Mum Takes on Disease; Anorexia Hits Home, Leading to Plan to Save More Young Lives

Article excerpt


Anorexia nervosa

Anorexia is characterised by: extreme concerns about weight, intense fear of gaining weight or becoming fat, deliberate maintenance of a very low body weight, and often absent menstrual cycles.

Common signs of anorexia

Some of the common signs of anorexia may be:

being afraid of putting on weight;

calorie counting and/or obsessively avoiding high-fat food;

marked weight loss;

not wanting to eat;

being hungry but not wanting to admit it;


obsessive weighing;

getting cold easily;

feeling like they are too fat even though they may be very thin;

nails and hair become brittle;

dry and yellow skin;

preference to eating alone or only eating around other people.

MUCH of Isabelle Caro's life has been documented for all to see. For years, the French supermodel flaunted the creations of top designers on catwalks around the world, her unforgettable face gazing intently from the cover of glossy magazines.

But it will probably be the images taken in the last few months of her career that will be the hardest to forget: the hollow eye sockets, sunken cheeks, protruding bones and a body so frail it is hard to believe she could stand at all.

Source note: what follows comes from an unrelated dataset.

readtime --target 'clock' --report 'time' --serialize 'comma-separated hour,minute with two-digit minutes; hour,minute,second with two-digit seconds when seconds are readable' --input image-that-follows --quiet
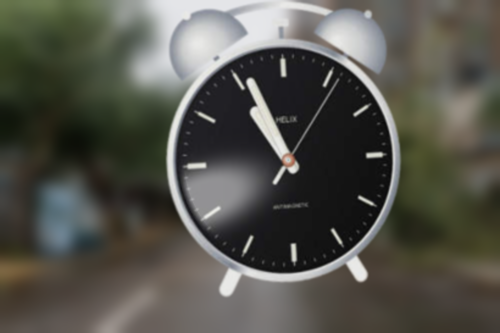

That was the picture plastered across billboards in an effort to show the ugly face of anorexia, a disease the model succumbed to in November, aged just 28.

Disordered eating is emerging as a norm in our society, with 90% of 12 to 17-year-old girls admitting to having been on a diet of some kind and 17% of those resulting in an eating disorder. Sometimes stats can tell an alarming tale. Take these as a case in point:

Research done in Australia in 2007 showed that 18% of girls would starve themselves for more than two days, 11% of girls throw up to lose weight, and 8% of girls smoke cigarettes to reduce their appetite.

Anorexia nervosa is leading the charge. It is the third-most-common chronic illness (after obesity and asthma) for adolescent girls in Australia and has the highest mortality rate of all psychiatric illness.